La librería también decayó. A todo aquel que entraba, durante las dos o tres horas que le daba la gana abrir, le recomendaba a Ciorán, especialmente los poemas que ensalzan el suicidio. Fue por esa época que por primera vez llegó a pensar seriamente en quitarse la vida, como tantas veces lo habían hecho los personajes que inventaba… de un balazo, no, muy común; ahorcado, no, nunca aprendí a hacer nudos; envenenado, no, pues hay que saber las dosis exactas y yo ni idea, meditaba. Definitivamente a pesar de estar resuelto al suicidio quería seguir viviendo. Nunca lo reconoció pero lo que lo ataba a la vida era la esperanza del reencuentro, sin importar cuándo se dé, sin importar la ansiedad de la espera.

Siguiendo el consejo de sus pocos y únicos amigos puso un límite a su espera, como todo en su vida lo hizo de una forma original: El límite sería mayo del 2008, el mismo del vencimiento de los últimos condones que habían comprado juntos, al fin y al cabo era un símbolo pues, según T. –eran algo para los dos, que usarían en pareja y que al igual que la lectura hubiesen disfrutado al tiempo.
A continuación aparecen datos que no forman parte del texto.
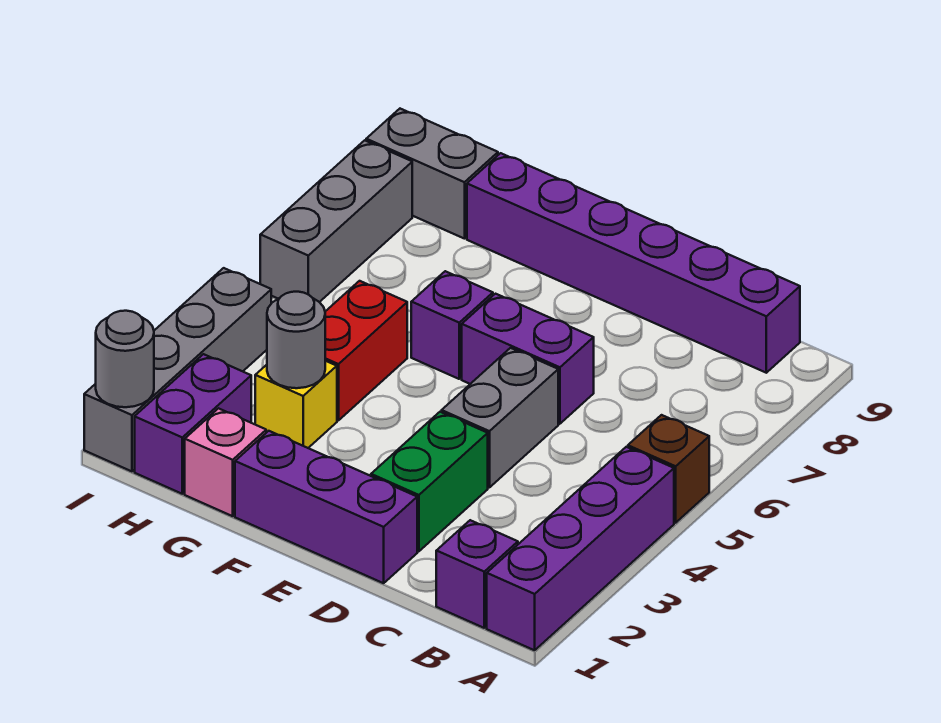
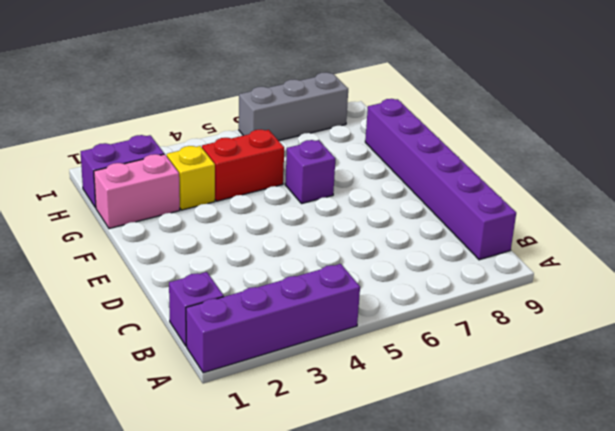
pink brick G1:G2 level 1 -> pink brick G1 level 1
none -> brown brick A5 level 1
none -> purple brick D1:F1 level 1
none -> green brick D2:D3 level 1

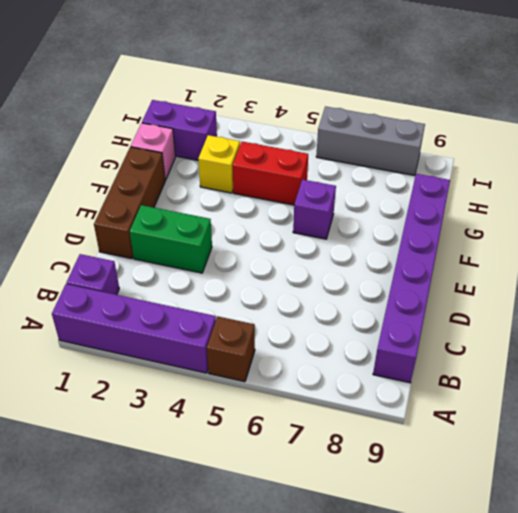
brown brick D1:F1 level 1 -> purple brick D1:F1 level 1
none -> grey brick D4:D5 level 1
none -> purple brick D6:E6 level 1
none -> grey brick H9:I9 level 1

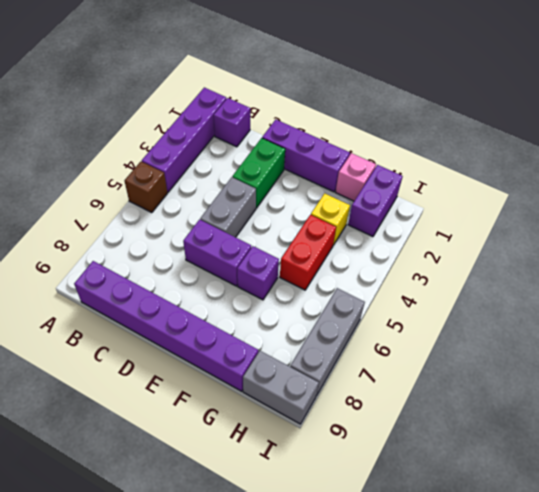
none -> grey brick I1:I4 level 1
none -> grey round brick G3 level 2
none -> grey round brick I1 level 2

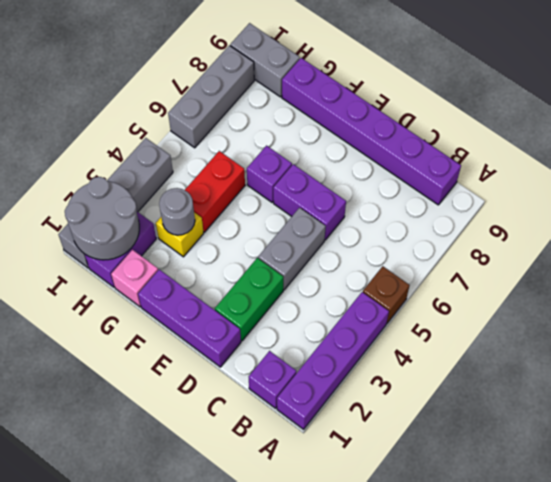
grey round brick H1:I2 level 2 -> grey round brick I1 level 2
El tener un plazo cierto parecía haberle dado un aire de tranquilidad, por lo menos volvió con juicio a su negocio. Todo lo que ganaba lo guardaba, llevaba una vida austera a tal punto que se ganó la fama de avaro. Poco le importaba, estaba ahorrando para su futuro en compañía. El único gasto considerable fue la reposición de sus dientes.

Pasó el tiempo al ritmo acostumbrado, aunque T. rogaba a Cronos para que las manecillas fueran más lentas, para que la Tierra girara con más calma. Se aproximaba la fecha fijada como límite y todo parecía estar bien, aunque aún conservaba la obsesión de hacer siempre tres rondas diarias por la ciudad para ayudarle un poquito al azar en su gran reencuentro. Su única realidad era Angelita y su espera. Ahora podía leer y reconocer en los libros la ficción, sin confusiones.

En resumen, el panorama parecía despejarse, a excepción de la escritura ausente desde el repentino abandono. Un día, faltando menos de un mes para que expirara el plazo decidió publicar sus escritos. Había material suficiente gracias a la musa nunca ausente a pesar de no estar ahí. Además, pensaba, Angelita se sentiría orgullosa de leerlo en un libro de verdad y no en el montón de hojas que se confundían con las sábanas y estorbaban en los momentos de amor. Al llegar a su casa quiso revisar los textos para escoger los que consideraba dignos de ser leídos, así lo hizo, prendió su computador que no había sido usado en años, el, la pantalla mostró su habitual azul Microsoft, funcionaba aún. De inmediato entró a Word para revisar el último texto en el que había trabajado, estaba en una carpeta llamada “Tragedia, Personajes”, leyó unas cuantas líneas, todo lo que leía le parecía conocido, muy familiar, como algo que ya había vivido. Tras un gesto de asombro, subió afanosamente al inicio del documento y encontró el título que temía encontrar: Angelita.